1. A steering damping apparatus of a motorcycle in which a steering shaft is pivoted to a head pipe in a front end of a vehicle body frame, and a handlebar is attached to a steering bracket attached to the steering shaft, comprising:

a casing of a rotary damper is fixed to a front surface facing to a front side in a vehicle forward moving direction of the head pipe; and

the steering damping apparatus has a rotation transmitting means for rotating a rotor shaft of the rotary clamper from a neutral position on the basis of a rotation of the steering bracket from a neutral steering position.

2. A steering damping apparatus of a motorcycle according to claim 1, wherein the rotation transmitting means comprises first and second shafts telescopically fitted to each other in an axial direction, couples a leading end portion of the first shaft to a coupling portion provided in the front surface facing to the front side in the vehicle forward moving direction of the steering bracket at a time when the steering bracket exists at the neutral steering position by a spherical joint, and couples a leading end portion of the second shaft to the rotor shaft of the rotary damper by an oscillating joint which is integral in a rotating direction of the rotor shaft and freely oscillates within a surface including an axis of the rotor shaft.

3. A steering damping apparatus of a motorcycle according to claim 2, wherein the spherical joint is constituted by an outer race installed to a ring-like attaching portion integrally formed in the leading end portion of the first shaft, and an inner ball installed to the outer race, and the coupling portion is formed as a bolt shape, and is screwed to the steering bracket through a center hole provided in the inner hall of the spherical joint.

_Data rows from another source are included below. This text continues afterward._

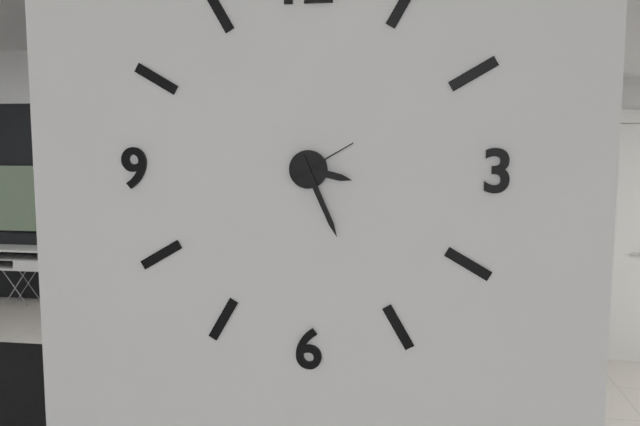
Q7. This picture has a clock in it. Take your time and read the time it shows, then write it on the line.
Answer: 3:26:10
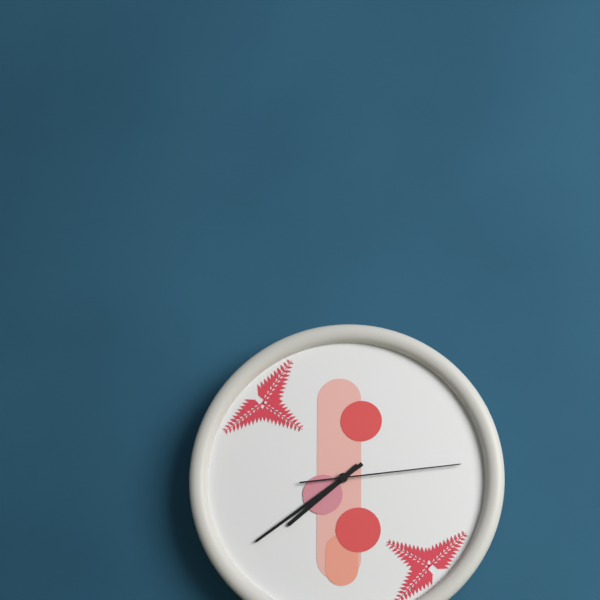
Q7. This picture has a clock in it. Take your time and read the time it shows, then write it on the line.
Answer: 7:39:14
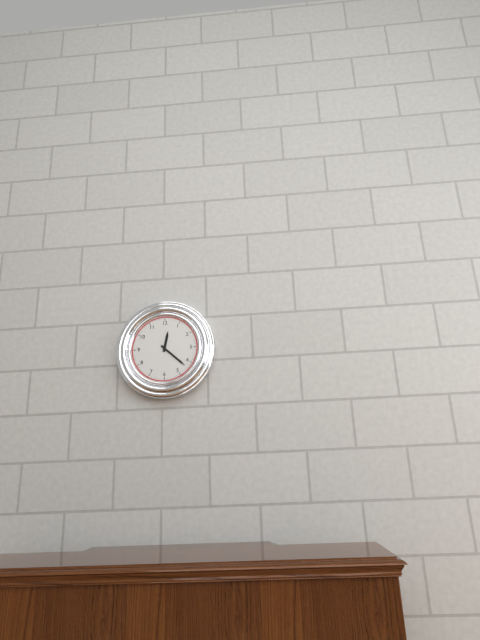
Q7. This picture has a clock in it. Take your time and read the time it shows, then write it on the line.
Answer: 12:22
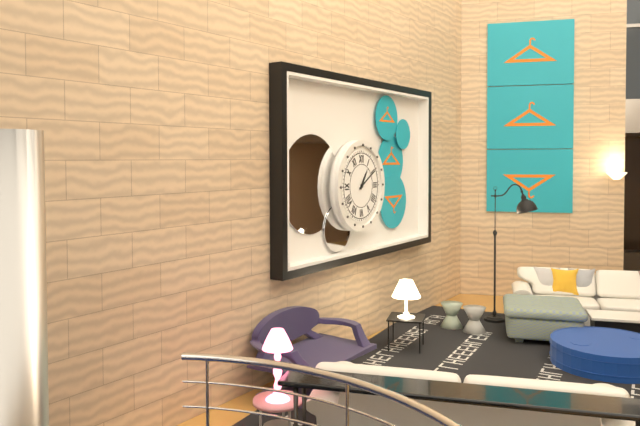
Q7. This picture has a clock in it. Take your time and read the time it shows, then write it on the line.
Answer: 1:10
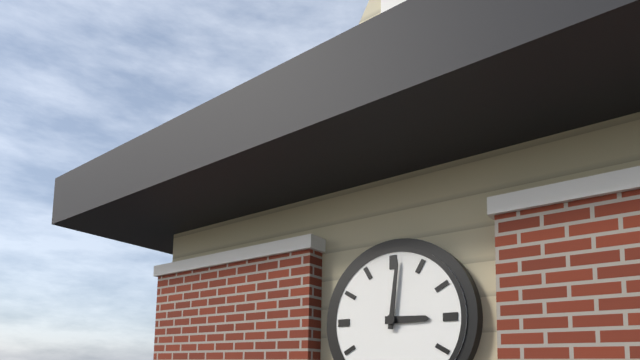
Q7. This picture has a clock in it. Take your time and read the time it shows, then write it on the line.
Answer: 3:01
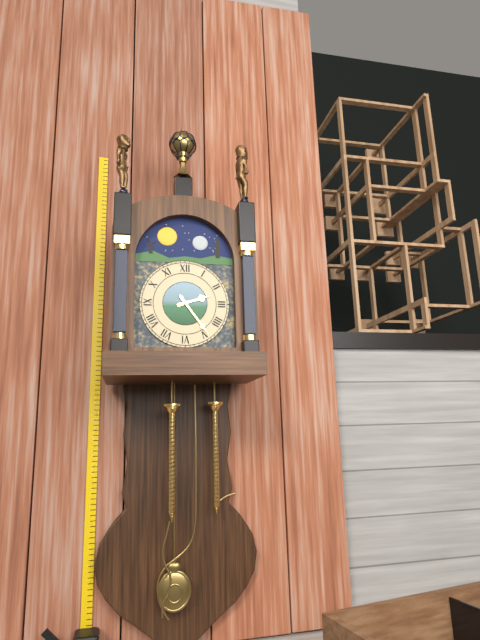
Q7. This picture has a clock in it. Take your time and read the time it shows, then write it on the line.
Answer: 2:24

4. A steering damping apparatus of a motorcycle according to claim 2, wherein the oscillating joint is constituted by a bolt pivoted to each of both arms forming fork ends of a U-shaped attaching portion integrally formed in the leading end portion of the second shaft via a bearing.

5. A steering damping apparatus of a motorcycle according to claim 3, wherein the oscillating joint is constituted by a bolt pivoted to each of both arms forming fork ends of a U-shaped attaching portion integrally formed in the leading end portion of the second shaft via a bearing.

6. A steering damping apparatus of a motorcycle according to claim 1, wherein an axial direction of the steering shaft and an axial direction of the rotor shaft of the rotary damper are arranged so as to be orthogonal to each other.

7. A steering damping apparatus of a motorcycle according to claim 2, wherein an axial direction of the steering shaft and an axial direction of the rotor shaft of the rotary damper are arranged so as to be orthogonal to each other.

8. A steering damping apparatus of a motorcycle according to claim 3, wherein an axial direction of the steering shaft, and an axial direction of the rotor shaft of the rotary damper are arranged so as to be orthogonal to each other.

9. A steering damping apparatus of a motorcycle according to claim 4, wherein an axial direction of the steering shaft and an axial direction of the rotor shaft of the rotary damper are arranged so as to be orthogonal to each other.

10. A steering damping apparatus of a motorcycle according to claim 5, wherein an axial direction of the steering shaft and an axial direction of the rotor shaft of the rotary damper are arranged so as to be orthogonal to each other.